#### What you will do
From the first line to the last, give the material again exactly, without the images.

#### Collected material
--- START ---

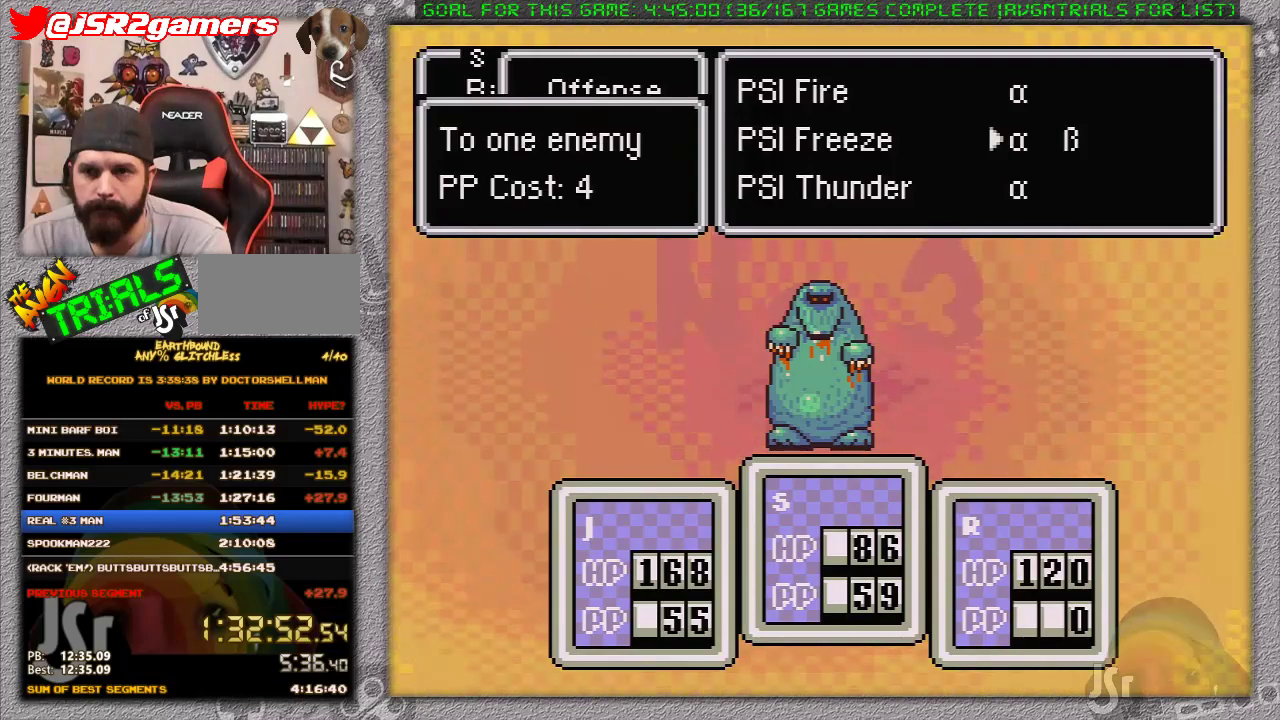
{"buttons": [], "events": [[50, "A", "down"], [50, "DPAD_RIGHT", "up"], [200, "A", "up"], [367, "A", "down"], [483, "A", "up"]]}
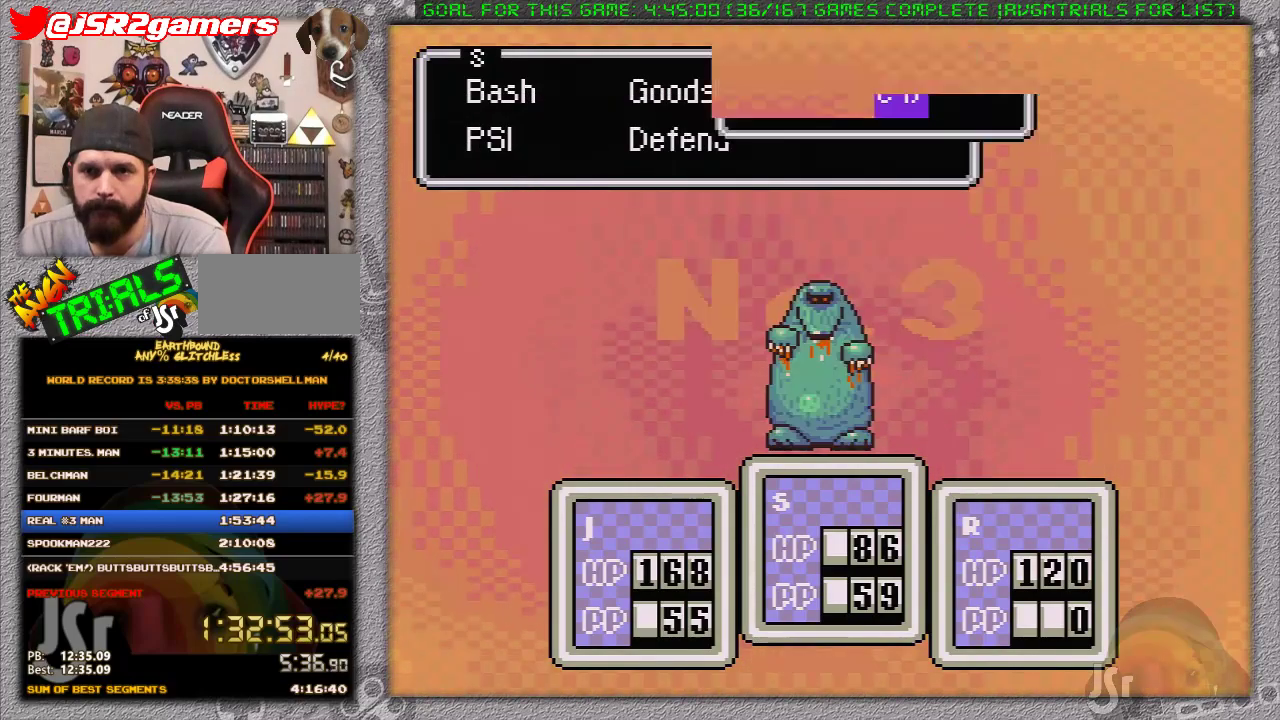
{"buttons": [], "events": [[117, "DPAD_RIGHT", "down"], [183, "A", "down"], [333, "A", "up"], [383, "DPAD_RIGHT", "up"]]}
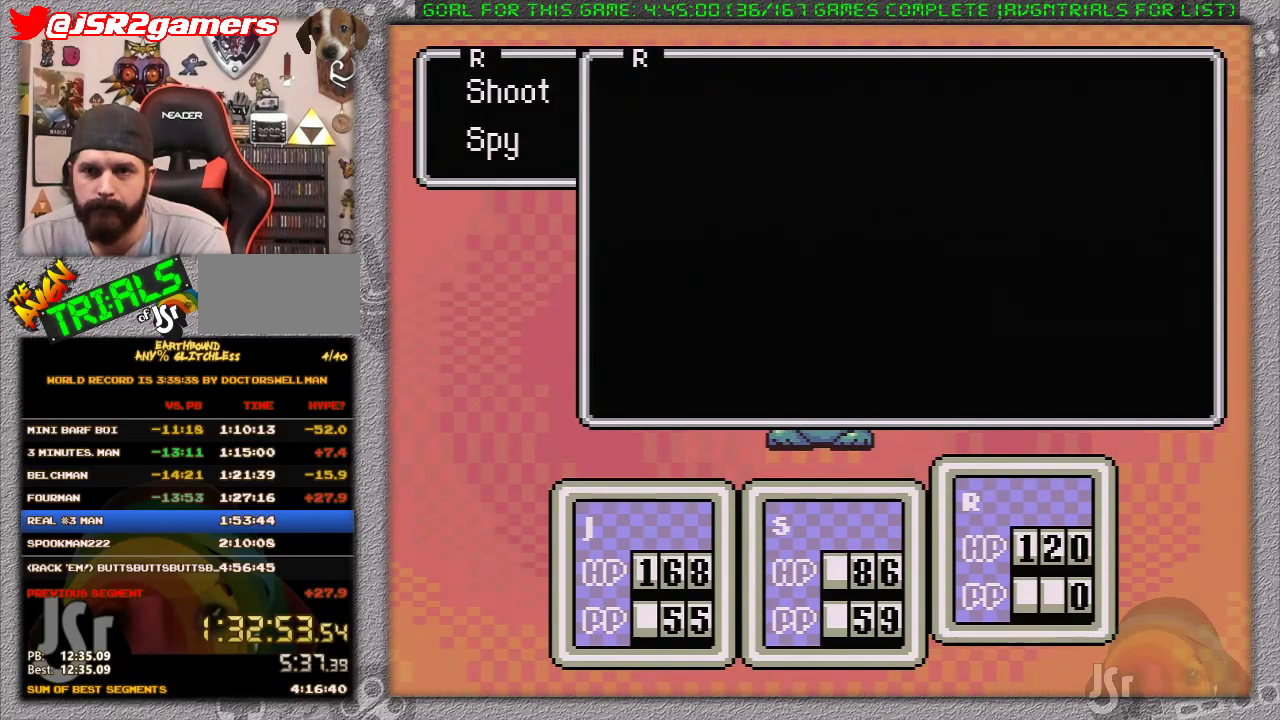
{"buttons": ["DPAD_LEFT"], "events": [[267, "DPAD_LEFT", "down"]]}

--- END ---

#### Answer to this exercise
{"buttons": [], "events": [[50, "A", "down"], [50, "DPAD_RIGHT", "up"], [200, "A", "up"], [367, "A", "down"], [483, "A", "up"]]}
{"buttons": [], "events": [[117, "DPAD_RIGHT", "down"], [183, "A", "down"], [333, "A", "up"], [383, "DPAD_RIGHT", "up"]]}
{"buttons": ["DPAD_LEFT"], "events": [[267, "DPAD_LEFT", "down"]]}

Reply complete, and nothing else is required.